Security Considerations

This proposal improves the progress of blockchain computation by reducing the amount of unnecessary processing, and placing the necessary part under the block gas limit and market for computation.

This proposal does not introduce any reductions in security.

Incentive Considerations

This proposal has some impact on the incentives to use the built-in storage market actor for deals by placing the cost of settling those deals on the storage provider, rather than being subsidised by the network. By subjecting deal settlement to gas marketplace, SPs are incentivised to use block space efficiently. For example, SPs may settle payments less frequently, and thus incur less cost.

At epoch 3055532 (2023-07-22 08:46:00) the network hosted approximately 37,488,000 deals (according to Starboard). Deals are processed every 86,400 epochs, giving 433 per epoch (deals are distributed quite uniformly between epochs). The built-in market cron invocation in this epoch consumed 25,509,119,291 gas (note that this subsidy exceeds the entire target budget for a tipset), which implies an upper bound on per-deal settlement cost of 58,912,000 gas units. Note that the cron invocation also performs other work, so this bound is conservative. Note also that this access pattern is random; a future optimisation to market state could group deals by provider, significantly reducing the state churn cost of settling deals that share a provider.

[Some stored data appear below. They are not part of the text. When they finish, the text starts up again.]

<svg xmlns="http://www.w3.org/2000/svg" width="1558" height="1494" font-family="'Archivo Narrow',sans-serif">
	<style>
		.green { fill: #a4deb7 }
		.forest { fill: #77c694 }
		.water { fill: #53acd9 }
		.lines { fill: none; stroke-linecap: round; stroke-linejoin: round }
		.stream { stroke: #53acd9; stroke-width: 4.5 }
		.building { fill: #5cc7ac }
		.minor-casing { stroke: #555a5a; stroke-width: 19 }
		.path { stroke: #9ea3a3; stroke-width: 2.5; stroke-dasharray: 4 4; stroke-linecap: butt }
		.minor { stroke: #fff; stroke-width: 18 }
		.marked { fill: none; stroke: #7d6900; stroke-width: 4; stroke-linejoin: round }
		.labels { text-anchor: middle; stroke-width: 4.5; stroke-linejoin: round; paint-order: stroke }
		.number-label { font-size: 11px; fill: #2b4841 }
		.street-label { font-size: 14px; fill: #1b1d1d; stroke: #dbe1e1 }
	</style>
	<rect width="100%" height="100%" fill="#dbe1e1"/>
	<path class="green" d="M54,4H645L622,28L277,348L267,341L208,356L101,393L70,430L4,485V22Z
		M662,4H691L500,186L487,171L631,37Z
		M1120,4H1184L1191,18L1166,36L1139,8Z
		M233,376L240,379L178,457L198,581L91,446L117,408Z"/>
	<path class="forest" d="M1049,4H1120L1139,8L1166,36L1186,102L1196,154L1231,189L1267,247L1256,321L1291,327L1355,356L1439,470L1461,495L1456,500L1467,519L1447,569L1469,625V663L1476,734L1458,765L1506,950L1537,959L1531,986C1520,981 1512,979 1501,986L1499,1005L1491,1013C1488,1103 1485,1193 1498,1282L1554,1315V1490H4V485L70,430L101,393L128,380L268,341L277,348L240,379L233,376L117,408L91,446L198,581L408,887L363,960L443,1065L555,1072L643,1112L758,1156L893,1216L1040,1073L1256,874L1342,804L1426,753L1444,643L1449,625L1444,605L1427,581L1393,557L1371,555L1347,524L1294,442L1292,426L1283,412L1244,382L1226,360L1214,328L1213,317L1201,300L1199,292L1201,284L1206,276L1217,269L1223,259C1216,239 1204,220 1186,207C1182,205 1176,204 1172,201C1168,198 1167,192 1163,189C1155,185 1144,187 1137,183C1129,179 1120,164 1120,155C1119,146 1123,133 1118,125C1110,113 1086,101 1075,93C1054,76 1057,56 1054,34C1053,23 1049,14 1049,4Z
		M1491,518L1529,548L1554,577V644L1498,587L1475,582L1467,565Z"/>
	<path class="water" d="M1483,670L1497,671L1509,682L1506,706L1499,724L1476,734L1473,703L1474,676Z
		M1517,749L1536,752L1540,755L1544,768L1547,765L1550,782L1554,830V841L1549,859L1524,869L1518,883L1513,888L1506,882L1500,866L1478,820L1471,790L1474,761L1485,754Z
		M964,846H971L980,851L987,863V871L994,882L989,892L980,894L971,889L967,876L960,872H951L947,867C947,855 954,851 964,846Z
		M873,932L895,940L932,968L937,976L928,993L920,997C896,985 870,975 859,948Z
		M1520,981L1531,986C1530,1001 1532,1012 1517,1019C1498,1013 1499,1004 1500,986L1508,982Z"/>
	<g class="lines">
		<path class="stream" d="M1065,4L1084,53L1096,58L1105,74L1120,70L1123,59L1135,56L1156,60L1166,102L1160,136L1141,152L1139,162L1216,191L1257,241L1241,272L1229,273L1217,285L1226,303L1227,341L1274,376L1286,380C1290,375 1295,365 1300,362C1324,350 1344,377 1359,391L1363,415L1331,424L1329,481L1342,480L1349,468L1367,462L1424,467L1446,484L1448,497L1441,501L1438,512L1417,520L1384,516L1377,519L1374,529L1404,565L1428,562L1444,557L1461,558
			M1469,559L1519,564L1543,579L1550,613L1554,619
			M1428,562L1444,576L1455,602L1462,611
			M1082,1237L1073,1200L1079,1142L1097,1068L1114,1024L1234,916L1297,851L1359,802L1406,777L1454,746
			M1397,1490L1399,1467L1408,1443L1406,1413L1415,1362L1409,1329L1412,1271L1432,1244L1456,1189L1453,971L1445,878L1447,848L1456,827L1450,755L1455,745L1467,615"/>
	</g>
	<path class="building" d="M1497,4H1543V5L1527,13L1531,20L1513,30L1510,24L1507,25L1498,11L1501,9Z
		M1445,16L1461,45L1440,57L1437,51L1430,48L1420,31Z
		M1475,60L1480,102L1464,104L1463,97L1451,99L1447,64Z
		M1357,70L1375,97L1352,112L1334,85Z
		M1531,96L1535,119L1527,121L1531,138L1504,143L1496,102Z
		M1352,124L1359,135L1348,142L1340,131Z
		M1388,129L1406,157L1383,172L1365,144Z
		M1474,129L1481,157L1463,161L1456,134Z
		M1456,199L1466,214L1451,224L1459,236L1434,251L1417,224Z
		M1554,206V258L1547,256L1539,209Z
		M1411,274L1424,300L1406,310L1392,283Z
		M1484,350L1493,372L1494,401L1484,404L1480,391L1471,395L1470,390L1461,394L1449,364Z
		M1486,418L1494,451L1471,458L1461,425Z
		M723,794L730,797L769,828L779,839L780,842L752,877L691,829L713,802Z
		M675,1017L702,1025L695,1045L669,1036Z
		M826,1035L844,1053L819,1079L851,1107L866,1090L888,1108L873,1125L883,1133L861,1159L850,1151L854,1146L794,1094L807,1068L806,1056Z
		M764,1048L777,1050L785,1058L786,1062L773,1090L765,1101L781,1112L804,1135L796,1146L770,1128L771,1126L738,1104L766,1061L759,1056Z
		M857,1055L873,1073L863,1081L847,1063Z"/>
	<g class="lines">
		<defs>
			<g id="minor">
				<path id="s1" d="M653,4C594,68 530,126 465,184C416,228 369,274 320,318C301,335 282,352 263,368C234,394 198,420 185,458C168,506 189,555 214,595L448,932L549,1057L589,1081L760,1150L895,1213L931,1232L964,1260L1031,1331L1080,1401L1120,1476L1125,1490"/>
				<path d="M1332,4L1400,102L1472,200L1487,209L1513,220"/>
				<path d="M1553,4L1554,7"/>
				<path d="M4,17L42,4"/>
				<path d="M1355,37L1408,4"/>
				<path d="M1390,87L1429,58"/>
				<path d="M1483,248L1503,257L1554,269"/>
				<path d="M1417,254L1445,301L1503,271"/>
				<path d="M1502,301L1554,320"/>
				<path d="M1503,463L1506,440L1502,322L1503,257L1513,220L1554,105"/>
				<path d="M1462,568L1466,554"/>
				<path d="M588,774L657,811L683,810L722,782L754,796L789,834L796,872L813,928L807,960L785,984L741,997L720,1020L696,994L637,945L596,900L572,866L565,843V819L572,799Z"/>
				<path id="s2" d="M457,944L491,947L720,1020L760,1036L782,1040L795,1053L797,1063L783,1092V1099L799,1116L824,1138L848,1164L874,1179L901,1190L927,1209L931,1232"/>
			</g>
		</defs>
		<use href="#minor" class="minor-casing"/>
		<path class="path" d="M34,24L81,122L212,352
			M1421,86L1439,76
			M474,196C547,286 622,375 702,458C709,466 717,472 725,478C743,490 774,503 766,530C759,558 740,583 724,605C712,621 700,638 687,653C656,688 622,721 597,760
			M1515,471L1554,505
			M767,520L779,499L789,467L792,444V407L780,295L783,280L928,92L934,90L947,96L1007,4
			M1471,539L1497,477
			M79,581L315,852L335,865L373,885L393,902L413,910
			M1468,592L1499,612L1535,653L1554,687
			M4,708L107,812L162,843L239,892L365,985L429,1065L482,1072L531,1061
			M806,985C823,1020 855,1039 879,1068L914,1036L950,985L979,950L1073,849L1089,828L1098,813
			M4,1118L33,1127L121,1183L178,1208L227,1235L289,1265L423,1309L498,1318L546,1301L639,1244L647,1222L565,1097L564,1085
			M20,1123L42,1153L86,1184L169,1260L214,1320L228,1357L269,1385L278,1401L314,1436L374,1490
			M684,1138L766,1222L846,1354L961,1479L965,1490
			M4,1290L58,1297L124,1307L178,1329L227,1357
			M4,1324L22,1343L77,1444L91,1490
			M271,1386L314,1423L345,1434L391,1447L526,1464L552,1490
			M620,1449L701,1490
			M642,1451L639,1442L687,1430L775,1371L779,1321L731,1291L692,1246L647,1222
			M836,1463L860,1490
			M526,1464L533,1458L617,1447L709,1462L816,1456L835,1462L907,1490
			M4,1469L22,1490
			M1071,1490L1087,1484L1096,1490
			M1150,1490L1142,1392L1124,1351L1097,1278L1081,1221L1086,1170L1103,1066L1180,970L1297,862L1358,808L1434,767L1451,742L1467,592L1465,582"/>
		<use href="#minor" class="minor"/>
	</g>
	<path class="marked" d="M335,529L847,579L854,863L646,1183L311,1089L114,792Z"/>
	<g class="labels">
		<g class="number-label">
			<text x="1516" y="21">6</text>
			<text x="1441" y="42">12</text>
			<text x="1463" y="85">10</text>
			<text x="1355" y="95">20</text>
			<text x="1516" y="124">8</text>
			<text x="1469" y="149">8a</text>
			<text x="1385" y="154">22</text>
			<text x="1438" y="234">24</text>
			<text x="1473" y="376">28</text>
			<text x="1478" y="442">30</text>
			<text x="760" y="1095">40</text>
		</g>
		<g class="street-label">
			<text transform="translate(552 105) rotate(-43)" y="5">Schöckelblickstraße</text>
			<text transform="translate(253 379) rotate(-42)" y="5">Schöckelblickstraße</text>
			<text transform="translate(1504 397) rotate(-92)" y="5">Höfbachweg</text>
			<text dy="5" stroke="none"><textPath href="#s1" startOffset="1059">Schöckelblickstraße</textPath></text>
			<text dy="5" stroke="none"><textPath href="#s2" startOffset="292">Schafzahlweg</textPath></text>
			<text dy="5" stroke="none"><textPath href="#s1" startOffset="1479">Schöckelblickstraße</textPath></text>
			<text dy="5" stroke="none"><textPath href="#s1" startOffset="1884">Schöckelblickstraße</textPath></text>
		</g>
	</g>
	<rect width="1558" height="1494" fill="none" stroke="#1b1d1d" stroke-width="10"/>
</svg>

As a reference, publishing a batch of 18 deals in the same epoch cost 2,117,931,981 gas units (117,662,887 per deal). This means that performing a single settlement after deal completion will likely cost a little less than half as much as publishing it.

Note that a concurrent proposal FIP-0076 to support direct data onboarding will remove the key incentive to use the built-in market actor at all, being that it is the only permitted way to commit data to the network. Thus participants will have incentive to use the built-in market actor only when on-chain payments need settlement, and a disincentive (cost) otherwise. Participants engaging in direct data onboarding need pay no deal settlment costs. The cost of both publishing and settlement grow with the total number of active deals hosted by the market. If direct data onboarding is widely adopted, these costs could drop to a fraction of current values.

Product Considerations

This proposal reduces the (unsustainable) level of service provided by the network to deal participants. The level of service poses a critical risk to blockchain progress.

However, it also removes a subsidy to the built-in market actor that could never be provided to user-programmed smart contracts. This change thus supports the future development of user-programmed markets to compete on a more level playing field.

Implementation

Implementation of this proposal is in progress in filecoin-project/builtin-actors#1377.